Culture

Entretien : «on vient toujours de quelque part»

© D.R

ALM : Votre premier long-métrage «L’enfant endormi» a reçu quarante prix à l’étranger, tandis qu’au Maroc le public ne vous a découverte qu’après sa consécration à l’échelle internationale. A quoi cela est-il dû ?
Yasmine Kassari : On m’a fait cette remarque à maintes reprises. Au Maroc, le public a été surpris par la sortie de ce premier long-métrage. On me déclare que les gens ont l’impression que je suis arrivée de nulle part. Mais c’est loin d’être vrai. On vient toujours de quelque part. C’est vrai qu’avant la première sortie de «L’enfant endormi», on ne me connaissait pas au Maroc, mais ce n’était pas ma première expérience. J’avais déjà réalisé auparavant trois courts-métrages et un documentaire. Je pense que cela est dû au simple fait que je n’ai été médiatisée qu’en Europe, vu que les productions étaient purement belges. C’est pour cette raison que mon long-métrage tourné au Maroc avec des réalisateurs marocains m’a en quelque sorte révélée ici.

Durant ce Festival national du film à Tanger, une polémique a été suscitée autour du film «Marock» de Leïla Marrakchi qui est de votre génération. Quelle est votre réaction à ce sujet ?
Je n’ai pas assisté à tous les débats houleux qui ont suivi la projection du film de Leïla Marrakchi. Mais je crois que ces discussions annoncent une certaine volonté de créer une scission entre les réalisateurs de la diaspora et les cinéastes exerçant au Maroc. Je ne veux pas donner d’avis sur cette polémique. Mais s’il s’agit de définir le film marocain, qui est celui dont le réalisateur est Marocain. Ce qui fait la nationalité du film, c’est la nationalité du réalisateur.
Les sujets traités, la prise de vue et la technique n’ont pas de nationalité. L’image elle-même est internationale, on ne peut pas se limiter à un seul décor ou un seul environnement. La réalisation est un métier difficile. L’essentiel, c‘est de faire aboutir le film de la manière avec laquelle on le sent. Ceci dit, je comprends en quoi ce film blesse certaines sensibilités et ne répond pas à certaines considérations. Mais ce n’est pas une raison pour attaquer celle qu’elle a réalisé. Je ne suis pas pour l’agression.

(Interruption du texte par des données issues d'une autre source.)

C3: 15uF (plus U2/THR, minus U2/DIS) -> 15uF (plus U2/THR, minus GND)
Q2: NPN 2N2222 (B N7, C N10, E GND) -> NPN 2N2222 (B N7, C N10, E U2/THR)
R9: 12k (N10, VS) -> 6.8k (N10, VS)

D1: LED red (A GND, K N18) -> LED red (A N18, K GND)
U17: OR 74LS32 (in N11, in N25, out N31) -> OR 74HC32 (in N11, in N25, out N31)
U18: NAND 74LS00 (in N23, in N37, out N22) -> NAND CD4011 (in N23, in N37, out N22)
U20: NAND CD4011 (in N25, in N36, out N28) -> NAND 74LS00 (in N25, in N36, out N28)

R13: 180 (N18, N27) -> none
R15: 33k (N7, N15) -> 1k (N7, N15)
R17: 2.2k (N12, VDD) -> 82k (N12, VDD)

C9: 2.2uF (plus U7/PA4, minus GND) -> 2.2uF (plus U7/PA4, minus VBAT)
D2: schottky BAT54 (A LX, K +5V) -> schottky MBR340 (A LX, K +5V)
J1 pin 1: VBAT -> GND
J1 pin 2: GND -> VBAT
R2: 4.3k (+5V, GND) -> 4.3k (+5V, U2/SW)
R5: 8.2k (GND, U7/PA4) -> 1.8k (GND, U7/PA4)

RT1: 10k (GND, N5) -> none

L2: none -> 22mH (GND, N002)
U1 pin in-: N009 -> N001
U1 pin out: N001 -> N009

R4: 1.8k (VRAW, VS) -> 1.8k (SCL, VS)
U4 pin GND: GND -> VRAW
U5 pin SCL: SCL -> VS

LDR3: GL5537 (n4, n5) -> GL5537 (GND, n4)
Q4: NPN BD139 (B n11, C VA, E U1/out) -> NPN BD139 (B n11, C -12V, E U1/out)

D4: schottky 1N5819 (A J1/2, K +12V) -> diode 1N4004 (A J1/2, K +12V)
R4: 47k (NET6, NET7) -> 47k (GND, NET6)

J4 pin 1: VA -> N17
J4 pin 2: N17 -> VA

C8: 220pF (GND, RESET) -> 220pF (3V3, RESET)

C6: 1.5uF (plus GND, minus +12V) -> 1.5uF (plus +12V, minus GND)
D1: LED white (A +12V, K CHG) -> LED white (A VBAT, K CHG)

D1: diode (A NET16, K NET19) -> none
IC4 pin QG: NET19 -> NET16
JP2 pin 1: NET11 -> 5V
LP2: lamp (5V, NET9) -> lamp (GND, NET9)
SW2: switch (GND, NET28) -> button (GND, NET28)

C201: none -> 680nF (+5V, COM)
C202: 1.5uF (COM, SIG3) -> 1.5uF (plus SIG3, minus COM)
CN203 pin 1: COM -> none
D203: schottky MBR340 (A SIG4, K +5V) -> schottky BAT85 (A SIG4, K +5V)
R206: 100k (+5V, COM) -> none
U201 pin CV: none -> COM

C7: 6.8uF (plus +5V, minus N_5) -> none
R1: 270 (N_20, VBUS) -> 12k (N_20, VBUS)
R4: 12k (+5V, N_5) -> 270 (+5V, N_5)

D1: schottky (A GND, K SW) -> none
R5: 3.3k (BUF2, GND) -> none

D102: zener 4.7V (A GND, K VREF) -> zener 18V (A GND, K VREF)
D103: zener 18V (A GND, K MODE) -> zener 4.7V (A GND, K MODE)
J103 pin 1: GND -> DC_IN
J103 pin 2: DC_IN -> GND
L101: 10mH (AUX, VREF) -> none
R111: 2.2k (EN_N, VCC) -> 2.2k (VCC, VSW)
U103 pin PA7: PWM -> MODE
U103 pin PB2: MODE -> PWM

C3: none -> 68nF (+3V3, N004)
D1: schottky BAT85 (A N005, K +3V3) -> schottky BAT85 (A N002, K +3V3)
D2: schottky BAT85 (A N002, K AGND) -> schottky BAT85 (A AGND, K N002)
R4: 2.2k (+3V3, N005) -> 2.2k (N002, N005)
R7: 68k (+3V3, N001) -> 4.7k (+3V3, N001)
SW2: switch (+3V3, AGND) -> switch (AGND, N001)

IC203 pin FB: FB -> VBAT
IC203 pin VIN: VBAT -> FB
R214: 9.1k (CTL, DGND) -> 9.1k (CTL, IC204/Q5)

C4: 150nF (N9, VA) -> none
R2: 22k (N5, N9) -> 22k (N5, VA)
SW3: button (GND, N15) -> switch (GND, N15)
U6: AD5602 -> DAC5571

Dans «L’enfant endormi», vous revenez à des «pratiques» aujourd’hui dépassées, qu’est-ce qui vous a motivée à revisiter cette tradition de l’enfant endormi ?
Dans mon film, ce n’est pas cette ethnographie et anthropologie qui m’intéressent. La plupart des observateurs qui ont vu le film ne l’ont pas compris. En tout cas ils n’ont pas cerné mon approche qui va au-delà de cette tradition. Une pratique qui consiste à faire endormir le fœtus dans le ventre de la femme en attendant le retour du mari. Mon film s’attaque à des problèmes contemporains qu’il faut bien analyser et éviter de saisir la portée du film sous un angle artificiel. Je préfère ne pas trop en parler pour laisser à ceux qui ne l’ont pas encore vu, le temps de découvrir eux-mêmes la symbolique de ce long-métrage.

Ne pensez-vous pas que le cinéma marocain repose plus sur la narration que sur l’image ?
Dans ce sens, je tiens à préciser que je ne parlerais que des films marocains que j’ai pu voir. C’est vrai que jusqu’à présent, le cinéma marocain a été plutôt narratif, relatant des histoires. En fait, nos réalisateurs donnent beaucoup plus d’importance aux dialogues qu’à l’image. Mais je pense qu’un nouveau cinéma marocain est en train d’émerger.

Votre film est une coproduction. Que pensez-vous de la question du financement ?
Je trouve ce recours tout à fait normal et justifié. On ne peut guère ne pas coproduire. Même en Belgique, il n’y a pas de films qui ne sont pas coproduits. Cela n’existe nulle part. L’Etat ne peut pas financer un long-métrage à 100%, donc on est obligé de coproduire. Je pense que c’est une richesse. Je donne l’exemple de mon long-métrage, «L’enfant endormi» est à 30% Marocain et l’équipe est constitué de plus de 50% de marocains. Ce n’est pas parce que l’œuvre est cofinancée qu’elle n’est pas marocaine.

Vous affirmez qu’il n’y a pas d’inconvénients dans la coproduction…
Pour réaliser le film qu’on veut, avec notre propre approche, il faut savoir avec qui travailler. Les inconvénients existent, mais il faut savoir les éviter. Je donne mon exemple encore une fois, mon producteur ne m’impose pas sa vision des choses. Je n’ai rien changé à mon scénario, j’ai réalisé le film que je voulais. Il ne faut pas jouer le jeu de ceux qui veulent vous imposer leur vision du monde.